Your posting itself was clear proof that such an approach would
dissipate the money on efforts that don't have any clear 
connection to CCD.  The trick here is to FOCUS the money, not
spread it out, and build a bureaucracy that would merely repeat
education already available from multiple sources (Cornell,
NC State Beekeepers Master Beekeeper courses, EAS, HAS, WAS,
multiple extension efforts, the list of places to get exactly
the training you propose to re-invent goes on and on and on).

> If the *groups* ( EAS, Has or Was) you speak of are willing to 
> take their show on the road and provide FREE training to beekeepers 

I was not aware that "free" was a requirement here.  Do you think
that cost is an issue?  Given that decent student-grade microscopes
can be had for $20, how cheap does something have to be before 
"cost is not the issue"?  I still submit that the big problem is 
motivation among beekeepers.

> The bulk of commercial beekeepers are busy when EAS and the other 
> two meet.

Well, you have the ABF and AHPA meetings in winter, and you have the
EAS/HAS/WAS meeting in late summer.  At some point, you have to stop
slinging boxes around, and take a "break", dontcha?  If you can't
leave the bees to trusted employees and associates for one lousy 
week a year, what kind of operation are you running?

> Researchers want ALL the money. The largest commercial beepers want 
> all the money but a token amount to research

So you want money too?  For an effort that is premature,
an effort that apparently needs to enroll you as the first student?

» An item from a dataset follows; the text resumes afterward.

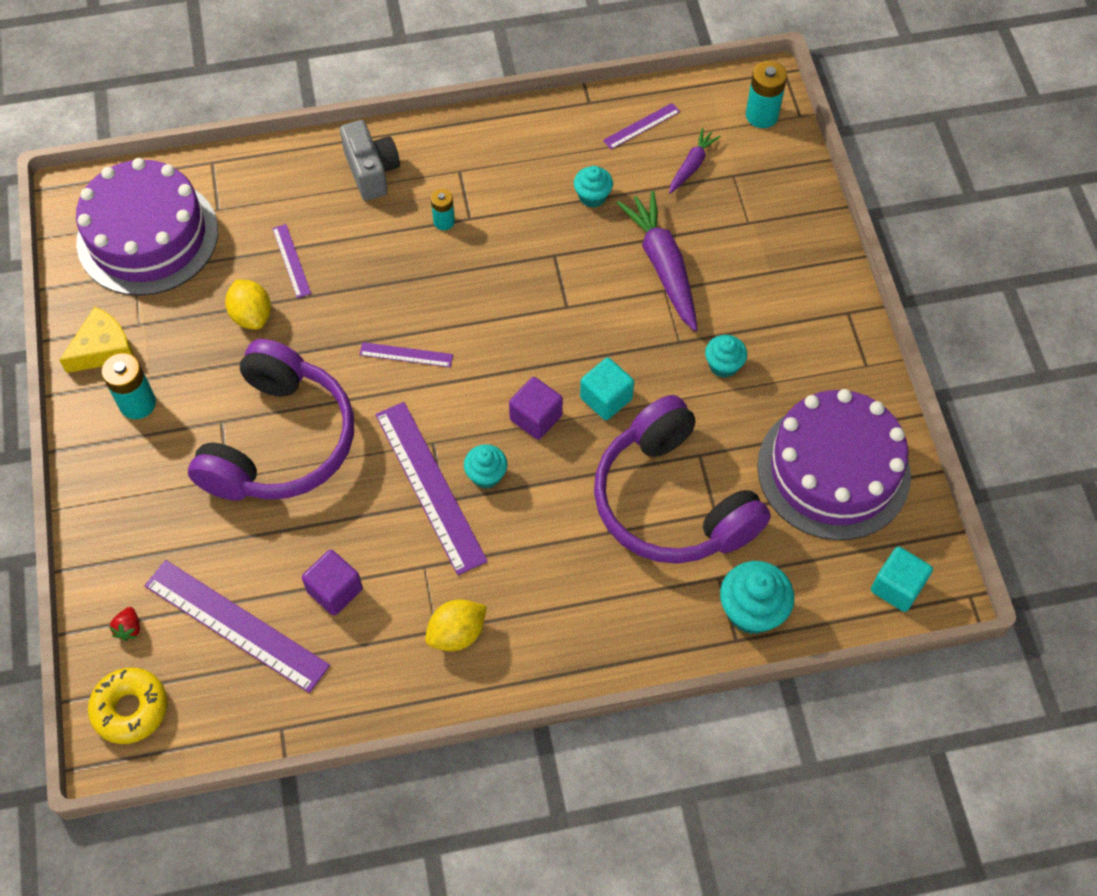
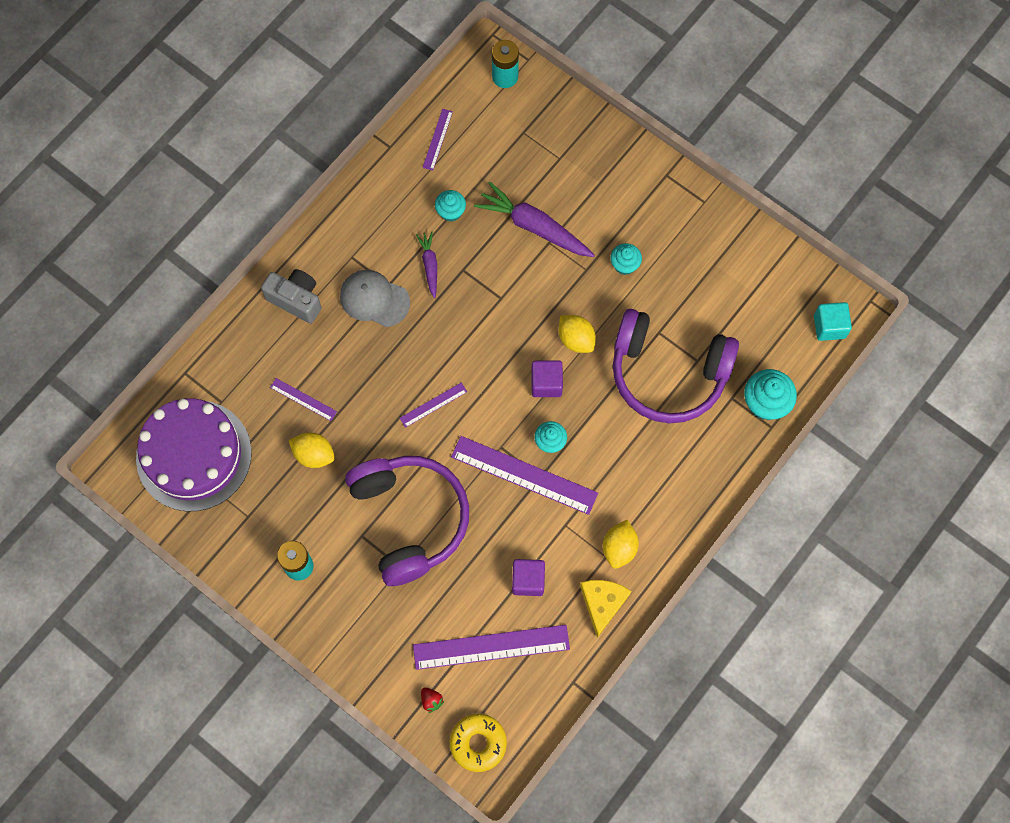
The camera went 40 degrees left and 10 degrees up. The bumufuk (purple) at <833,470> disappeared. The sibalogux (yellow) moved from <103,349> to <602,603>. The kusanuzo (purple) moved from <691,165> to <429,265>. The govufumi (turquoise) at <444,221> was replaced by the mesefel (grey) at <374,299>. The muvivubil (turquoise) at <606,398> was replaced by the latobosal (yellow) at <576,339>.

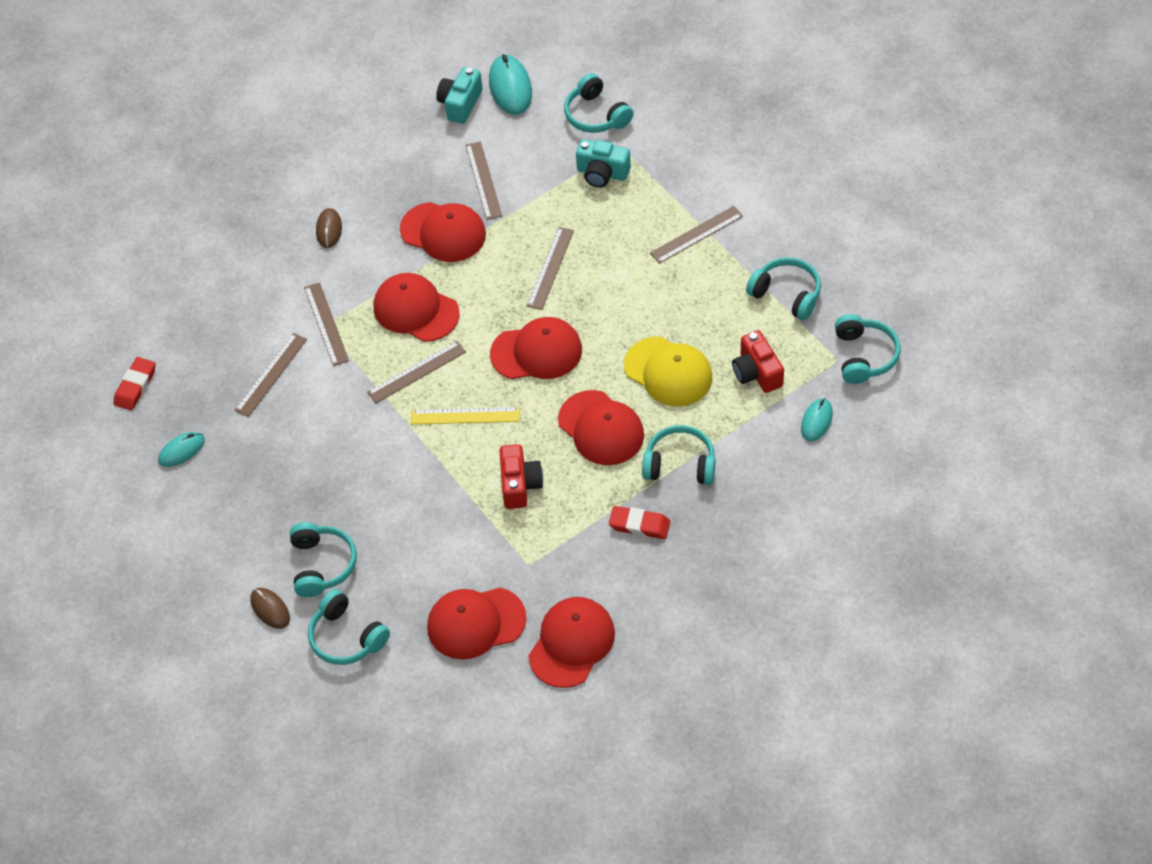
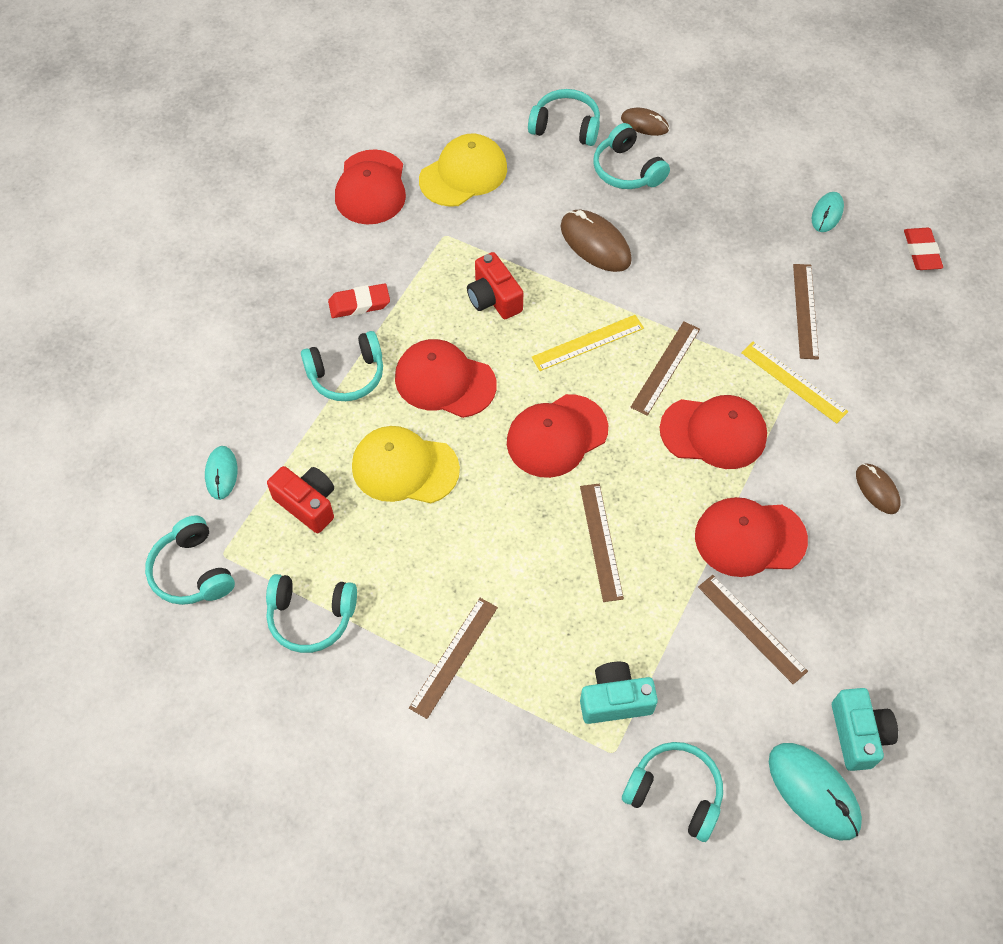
The camera went 150 degrees right and 5 degrees up. The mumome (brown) at <595,243> appeared. The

I think there are better ways to spend money, and as luck has it,
others agree, getting the money scraped up so far to existing 
qualified research folks.

There certainly is some basic lab work that any beekeeper CAN do, such
as culturing AFB, and looking for nosema in a repeatable and reliable
way, you don't seem to know much about either.  But none of the
existing stuff has been linked to CCD in any compelling way as yet,
so we simply don't know what sort of test(s) we might need.